— Start Information given —
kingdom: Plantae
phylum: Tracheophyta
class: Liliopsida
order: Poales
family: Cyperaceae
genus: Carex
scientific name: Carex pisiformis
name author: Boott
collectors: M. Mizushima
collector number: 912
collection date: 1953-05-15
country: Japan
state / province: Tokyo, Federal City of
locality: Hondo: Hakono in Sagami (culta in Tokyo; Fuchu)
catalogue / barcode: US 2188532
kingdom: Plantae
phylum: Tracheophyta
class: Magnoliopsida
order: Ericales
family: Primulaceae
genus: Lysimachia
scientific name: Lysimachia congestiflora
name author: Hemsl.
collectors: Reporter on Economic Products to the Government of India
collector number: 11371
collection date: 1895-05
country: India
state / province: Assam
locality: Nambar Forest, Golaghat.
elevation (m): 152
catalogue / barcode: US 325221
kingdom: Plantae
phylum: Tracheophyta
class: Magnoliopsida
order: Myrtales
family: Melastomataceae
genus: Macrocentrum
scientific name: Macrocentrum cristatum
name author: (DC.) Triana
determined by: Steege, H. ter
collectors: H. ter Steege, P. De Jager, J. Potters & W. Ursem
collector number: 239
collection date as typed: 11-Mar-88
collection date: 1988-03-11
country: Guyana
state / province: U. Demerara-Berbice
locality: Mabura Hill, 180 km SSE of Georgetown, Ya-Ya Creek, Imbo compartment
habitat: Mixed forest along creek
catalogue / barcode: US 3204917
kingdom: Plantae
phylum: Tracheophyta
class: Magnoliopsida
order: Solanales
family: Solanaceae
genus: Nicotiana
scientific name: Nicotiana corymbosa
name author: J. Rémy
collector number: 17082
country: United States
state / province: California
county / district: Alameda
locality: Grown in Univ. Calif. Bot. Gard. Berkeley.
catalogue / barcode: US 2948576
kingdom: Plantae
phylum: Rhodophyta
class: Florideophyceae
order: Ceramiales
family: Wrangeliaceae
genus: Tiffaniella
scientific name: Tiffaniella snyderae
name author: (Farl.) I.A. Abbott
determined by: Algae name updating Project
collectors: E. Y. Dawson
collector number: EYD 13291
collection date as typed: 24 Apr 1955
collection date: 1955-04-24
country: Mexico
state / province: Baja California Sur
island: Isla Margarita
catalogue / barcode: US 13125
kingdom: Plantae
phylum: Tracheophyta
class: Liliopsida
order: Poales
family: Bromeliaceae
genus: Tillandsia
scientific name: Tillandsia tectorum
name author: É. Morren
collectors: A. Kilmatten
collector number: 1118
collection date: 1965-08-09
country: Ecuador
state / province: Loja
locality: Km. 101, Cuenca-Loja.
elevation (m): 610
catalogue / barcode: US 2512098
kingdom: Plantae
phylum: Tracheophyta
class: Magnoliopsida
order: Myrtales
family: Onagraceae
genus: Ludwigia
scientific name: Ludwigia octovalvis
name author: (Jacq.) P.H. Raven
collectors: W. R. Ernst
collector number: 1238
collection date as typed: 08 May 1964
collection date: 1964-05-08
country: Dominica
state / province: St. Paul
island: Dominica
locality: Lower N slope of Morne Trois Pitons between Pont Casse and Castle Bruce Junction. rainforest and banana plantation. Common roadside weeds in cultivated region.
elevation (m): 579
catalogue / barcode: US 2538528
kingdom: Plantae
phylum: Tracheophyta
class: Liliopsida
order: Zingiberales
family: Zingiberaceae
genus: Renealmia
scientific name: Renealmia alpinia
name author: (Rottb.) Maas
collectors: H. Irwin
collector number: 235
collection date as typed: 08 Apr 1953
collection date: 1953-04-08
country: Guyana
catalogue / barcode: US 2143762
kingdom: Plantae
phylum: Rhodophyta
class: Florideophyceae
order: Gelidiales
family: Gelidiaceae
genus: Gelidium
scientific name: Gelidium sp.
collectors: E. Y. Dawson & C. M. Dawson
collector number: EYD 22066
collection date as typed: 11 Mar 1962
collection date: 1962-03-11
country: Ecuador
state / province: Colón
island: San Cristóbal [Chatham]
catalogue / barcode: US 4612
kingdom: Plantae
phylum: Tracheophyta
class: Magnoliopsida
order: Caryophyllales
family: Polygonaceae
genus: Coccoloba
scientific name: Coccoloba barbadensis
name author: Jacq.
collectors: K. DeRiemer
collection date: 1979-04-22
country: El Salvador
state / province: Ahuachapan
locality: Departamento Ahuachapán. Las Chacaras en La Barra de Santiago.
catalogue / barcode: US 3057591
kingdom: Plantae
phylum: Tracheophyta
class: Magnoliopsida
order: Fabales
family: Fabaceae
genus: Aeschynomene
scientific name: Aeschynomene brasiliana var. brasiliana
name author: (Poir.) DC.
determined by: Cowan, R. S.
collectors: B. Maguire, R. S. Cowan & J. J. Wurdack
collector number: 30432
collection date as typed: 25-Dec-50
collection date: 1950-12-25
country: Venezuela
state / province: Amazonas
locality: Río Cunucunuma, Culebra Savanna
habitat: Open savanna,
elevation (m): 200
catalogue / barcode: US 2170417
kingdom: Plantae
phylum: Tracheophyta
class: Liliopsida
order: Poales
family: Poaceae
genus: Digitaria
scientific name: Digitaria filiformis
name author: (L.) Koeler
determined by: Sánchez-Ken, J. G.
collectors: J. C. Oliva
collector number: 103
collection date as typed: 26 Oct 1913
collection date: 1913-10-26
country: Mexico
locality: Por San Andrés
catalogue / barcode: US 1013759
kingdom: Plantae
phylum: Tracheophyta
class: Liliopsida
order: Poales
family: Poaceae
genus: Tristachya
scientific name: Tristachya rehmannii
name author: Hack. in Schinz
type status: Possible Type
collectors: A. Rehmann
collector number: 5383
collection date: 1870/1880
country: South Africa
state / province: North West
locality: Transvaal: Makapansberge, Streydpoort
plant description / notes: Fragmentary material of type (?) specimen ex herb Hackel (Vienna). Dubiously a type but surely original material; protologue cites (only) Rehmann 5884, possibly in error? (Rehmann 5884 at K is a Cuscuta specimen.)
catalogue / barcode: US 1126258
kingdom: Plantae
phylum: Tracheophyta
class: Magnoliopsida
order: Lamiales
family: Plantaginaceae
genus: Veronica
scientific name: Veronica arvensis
— End Information given —
__Work required__
Reproduce the record lines word for word, starting at the line containing "family: Wrangeliaceae" and ending at the line containing "collection date as typed: 08 May 1964", with both of those lines included.

__Full solution__
family: Wrangeliaceae
genus: Tiffaniella
scientific name: Tiffaniella snyderae
name author: (Farl.) I.A. Abbott
determined by: Algae name updating Project
collectors: E. Y. Dawson
collector number: EYD 13291
collection date as typed: 24 Apr 1955
collection date: 1955-04-24
country: Mexico
state / province: Baja California Sur
island: Isla Margarita
catalogue / barcode: US 13125
kingdom: Plantae
phylum: Tracheophyta
class: Liliopsida
order: Poales
family: Bromeliaceae
genus: Tillandsia
scientific name: Tillandsia tectorum
name author: É. Morren
collectors: A. Kilmatten
collector number: 1118
collection date: 1965-08-09
country: Ecuador
state / province: Loja
locality: Km. 101, Cuenca-Loja.
elevation (m): 610
catalogue / barcode: US 2512098
kingdom: Plantae
phylum: Tracheophyta
class: Magnoliopsida
order: Myrtales
family: Onagraceae
genus: Ludwigia
scientific name: Ludwigia octovalvis
name author: (Jacq.) P.H. Raven
collectors: W. R. Ernst
collector number: 1238
collection date as typed: 08 May 1964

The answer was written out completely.